I am an upcoming senior applying to the University of St. Andrews. However, I do not know if it would be more beneficial to apply through the CommonApp or UCAS, since the CommonApp would let me list out my extracurriculars. What would you guys say would be the better option?

Also, when it comes to admissions requirements to St. Andrew’s, do they look heavily on grades from all three years? Or do they mostly care about junior and senior year grades? If you have AP subject tests with scores of 4+, would that satisfy the admissions requirements if I did not take many honors or AP classes? On their website, it says that AP tests could be sufficient to meet admissions requirements, but I am confused as to whether or not AP tests could make up for a lack of a rigorous course-load, or lower grades in particular subjects.

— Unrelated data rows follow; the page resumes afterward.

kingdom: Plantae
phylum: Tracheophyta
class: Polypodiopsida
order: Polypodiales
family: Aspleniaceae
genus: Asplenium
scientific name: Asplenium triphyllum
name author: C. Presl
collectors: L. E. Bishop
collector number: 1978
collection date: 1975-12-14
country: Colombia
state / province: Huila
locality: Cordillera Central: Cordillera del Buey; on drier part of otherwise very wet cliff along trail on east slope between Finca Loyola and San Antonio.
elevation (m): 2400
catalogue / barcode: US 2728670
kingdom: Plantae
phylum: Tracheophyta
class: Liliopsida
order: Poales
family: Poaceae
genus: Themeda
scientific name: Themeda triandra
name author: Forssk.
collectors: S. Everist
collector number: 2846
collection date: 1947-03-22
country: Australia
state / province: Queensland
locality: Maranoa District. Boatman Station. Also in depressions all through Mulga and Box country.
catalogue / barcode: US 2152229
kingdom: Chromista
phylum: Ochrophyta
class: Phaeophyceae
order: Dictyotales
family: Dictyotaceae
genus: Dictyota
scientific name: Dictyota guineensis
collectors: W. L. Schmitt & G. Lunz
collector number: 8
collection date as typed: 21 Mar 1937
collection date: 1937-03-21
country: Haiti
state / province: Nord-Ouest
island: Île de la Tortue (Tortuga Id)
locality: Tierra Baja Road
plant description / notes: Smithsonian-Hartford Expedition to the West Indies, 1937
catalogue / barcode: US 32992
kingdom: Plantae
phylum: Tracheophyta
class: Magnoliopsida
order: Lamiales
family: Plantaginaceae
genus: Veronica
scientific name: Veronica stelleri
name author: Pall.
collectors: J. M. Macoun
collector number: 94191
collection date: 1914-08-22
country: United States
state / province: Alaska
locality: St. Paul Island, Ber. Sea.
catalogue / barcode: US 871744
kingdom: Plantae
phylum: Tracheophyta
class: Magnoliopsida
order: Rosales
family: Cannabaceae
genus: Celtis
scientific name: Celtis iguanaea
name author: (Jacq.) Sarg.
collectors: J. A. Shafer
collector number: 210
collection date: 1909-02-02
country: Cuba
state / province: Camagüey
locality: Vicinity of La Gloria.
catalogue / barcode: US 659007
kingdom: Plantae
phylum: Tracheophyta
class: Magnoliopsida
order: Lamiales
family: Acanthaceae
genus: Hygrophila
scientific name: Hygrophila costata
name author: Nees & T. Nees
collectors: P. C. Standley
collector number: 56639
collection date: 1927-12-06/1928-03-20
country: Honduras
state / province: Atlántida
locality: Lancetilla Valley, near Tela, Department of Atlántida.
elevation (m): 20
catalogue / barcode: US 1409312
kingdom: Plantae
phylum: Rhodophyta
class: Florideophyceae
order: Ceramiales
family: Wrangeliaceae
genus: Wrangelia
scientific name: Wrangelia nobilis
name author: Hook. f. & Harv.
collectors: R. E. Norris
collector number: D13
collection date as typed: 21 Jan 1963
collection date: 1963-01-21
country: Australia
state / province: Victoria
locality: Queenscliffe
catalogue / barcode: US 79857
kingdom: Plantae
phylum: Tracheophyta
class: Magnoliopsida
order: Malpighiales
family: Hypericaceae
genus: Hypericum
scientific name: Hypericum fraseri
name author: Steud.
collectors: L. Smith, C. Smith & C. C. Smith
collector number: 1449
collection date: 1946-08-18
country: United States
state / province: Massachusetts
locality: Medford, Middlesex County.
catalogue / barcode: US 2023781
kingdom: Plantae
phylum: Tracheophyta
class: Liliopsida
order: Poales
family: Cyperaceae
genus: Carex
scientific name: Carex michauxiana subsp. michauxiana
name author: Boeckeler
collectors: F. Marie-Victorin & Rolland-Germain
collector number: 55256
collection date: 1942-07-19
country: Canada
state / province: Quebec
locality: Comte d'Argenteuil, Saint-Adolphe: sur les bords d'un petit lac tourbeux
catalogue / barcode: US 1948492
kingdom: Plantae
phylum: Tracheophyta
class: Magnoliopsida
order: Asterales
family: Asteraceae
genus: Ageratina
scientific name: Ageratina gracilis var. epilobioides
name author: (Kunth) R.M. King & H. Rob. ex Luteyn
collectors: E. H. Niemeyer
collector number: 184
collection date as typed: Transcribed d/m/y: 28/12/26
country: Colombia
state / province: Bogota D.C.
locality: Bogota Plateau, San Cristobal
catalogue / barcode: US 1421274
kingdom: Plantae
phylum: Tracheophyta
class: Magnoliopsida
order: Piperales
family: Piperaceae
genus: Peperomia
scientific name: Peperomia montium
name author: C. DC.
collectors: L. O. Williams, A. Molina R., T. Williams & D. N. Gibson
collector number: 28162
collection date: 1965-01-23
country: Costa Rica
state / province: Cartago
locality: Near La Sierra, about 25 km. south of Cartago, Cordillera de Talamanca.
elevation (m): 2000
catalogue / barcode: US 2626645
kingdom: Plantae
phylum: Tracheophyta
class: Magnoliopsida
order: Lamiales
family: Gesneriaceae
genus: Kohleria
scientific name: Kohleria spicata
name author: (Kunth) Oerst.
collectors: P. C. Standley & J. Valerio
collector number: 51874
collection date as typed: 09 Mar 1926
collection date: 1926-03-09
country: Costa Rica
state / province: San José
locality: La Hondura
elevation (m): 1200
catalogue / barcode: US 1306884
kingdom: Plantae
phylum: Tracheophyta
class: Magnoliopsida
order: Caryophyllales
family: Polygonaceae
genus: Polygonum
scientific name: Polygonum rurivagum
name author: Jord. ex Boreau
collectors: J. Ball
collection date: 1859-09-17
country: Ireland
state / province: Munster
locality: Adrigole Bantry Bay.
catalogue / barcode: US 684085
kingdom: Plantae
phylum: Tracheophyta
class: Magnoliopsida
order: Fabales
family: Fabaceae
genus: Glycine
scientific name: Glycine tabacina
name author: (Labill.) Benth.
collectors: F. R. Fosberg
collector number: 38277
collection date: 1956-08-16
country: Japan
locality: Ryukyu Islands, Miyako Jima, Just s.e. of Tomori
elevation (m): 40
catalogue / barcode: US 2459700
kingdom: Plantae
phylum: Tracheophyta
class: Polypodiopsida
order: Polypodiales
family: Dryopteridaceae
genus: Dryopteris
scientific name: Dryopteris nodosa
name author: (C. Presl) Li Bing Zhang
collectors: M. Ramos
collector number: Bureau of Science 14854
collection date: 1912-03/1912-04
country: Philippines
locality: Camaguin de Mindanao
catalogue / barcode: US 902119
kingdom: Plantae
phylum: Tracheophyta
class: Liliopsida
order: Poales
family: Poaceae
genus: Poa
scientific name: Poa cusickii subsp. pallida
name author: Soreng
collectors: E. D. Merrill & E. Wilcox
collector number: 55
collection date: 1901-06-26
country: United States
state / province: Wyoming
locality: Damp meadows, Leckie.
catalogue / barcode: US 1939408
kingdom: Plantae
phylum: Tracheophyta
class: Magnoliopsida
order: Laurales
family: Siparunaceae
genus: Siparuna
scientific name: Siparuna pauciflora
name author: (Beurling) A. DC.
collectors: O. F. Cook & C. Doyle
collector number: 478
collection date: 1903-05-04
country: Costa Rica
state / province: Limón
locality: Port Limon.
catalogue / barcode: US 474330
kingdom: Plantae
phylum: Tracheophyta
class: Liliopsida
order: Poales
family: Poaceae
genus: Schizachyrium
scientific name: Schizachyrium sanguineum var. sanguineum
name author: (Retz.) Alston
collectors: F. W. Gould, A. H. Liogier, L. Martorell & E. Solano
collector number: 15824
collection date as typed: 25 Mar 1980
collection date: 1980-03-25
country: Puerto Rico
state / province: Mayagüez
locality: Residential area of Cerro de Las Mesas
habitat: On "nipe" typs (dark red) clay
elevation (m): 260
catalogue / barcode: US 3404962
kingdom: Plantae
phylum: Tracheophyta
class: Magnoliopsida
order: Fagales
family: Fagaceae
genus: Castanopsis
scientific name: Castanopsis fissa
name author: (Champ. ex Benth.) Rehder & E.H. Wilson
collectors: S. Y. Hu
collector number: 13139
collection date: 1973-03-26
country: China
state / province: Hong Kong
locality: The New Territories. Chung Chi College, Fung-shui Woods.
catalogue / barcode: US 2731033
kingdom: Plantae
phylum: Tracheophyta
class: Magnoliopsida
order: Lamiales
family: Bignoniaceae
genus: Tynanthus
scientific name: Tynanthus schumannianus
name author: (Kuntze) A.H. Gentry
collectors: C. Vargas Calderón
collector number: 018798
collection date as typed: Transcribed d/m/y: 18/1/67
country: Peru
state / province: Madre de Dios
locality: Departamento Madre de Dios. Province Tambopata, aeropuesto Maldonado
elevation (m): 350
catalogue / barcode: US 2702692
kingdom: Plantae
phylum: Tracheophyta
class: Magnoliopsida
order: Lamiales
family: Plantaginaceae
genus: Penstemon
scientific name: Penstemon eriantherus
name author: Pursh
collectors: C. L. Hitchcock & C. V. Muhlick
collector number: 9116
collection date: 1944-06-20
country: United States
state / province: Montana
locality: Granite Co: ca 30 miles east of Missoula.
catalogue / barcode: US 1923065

Here is the site with the admit requirements:
https://www.st-andrews.ac.uk/subjects/entry/usa/

UK schools aren’t interested in your ECs, just your test scores, GPA and why you want to study and how well prepared you are to study the course you are applying to read.

If you’re interested in applying to multiple UK unis UCAS allows you to apply to up to 5 for £35 (IIRC). However, if you’re already using the CommonApp to apply to a bunch of US schools and just St. Andrews there’s no reason to use 2 separate application platforms.

As far as your AP and GPA questions, I’m not sure. When you say AP subject tests do you mean SAT subject tests? Or did you skip the AP classes and self study for the AP tests?

My D applied to St. Andrews without any AP scores because her school tossed APs a number of years ago. So she sent her GPA and ACT. As far as grades, they’ll be the most interested in the grades in the subject you are applying to study (read). But they’ll look at your overall academic picture because they want to know you can handle the academics. Even more than US schools, UK schools want to know you will graduate in the proper timeframe of 3 or 4 years. They’re not interested in a 6 year graduation rate.

Heh. That’s virtually impossible under their system anyway. They may allow a year outside the degree program to work/intern in industry, study abroad, or for intercalated study (that last option seems only possible for med students, however) but inside their degree program, it’s up or out. You either did enough to progress to the next year of the degree program or you didn’t and are kicked out.

Or you have to apply and start over if you want to change your area of study. Definitely little to no flexibility.

Right.

I hear Oxbridge (especially Cambridge) offers some flexibility. And there’s some flexibility built in to the Scottish system (oftentimes, it’s possible to take the few classes required in the first year for a couple of different courses of study, allowing you a choice).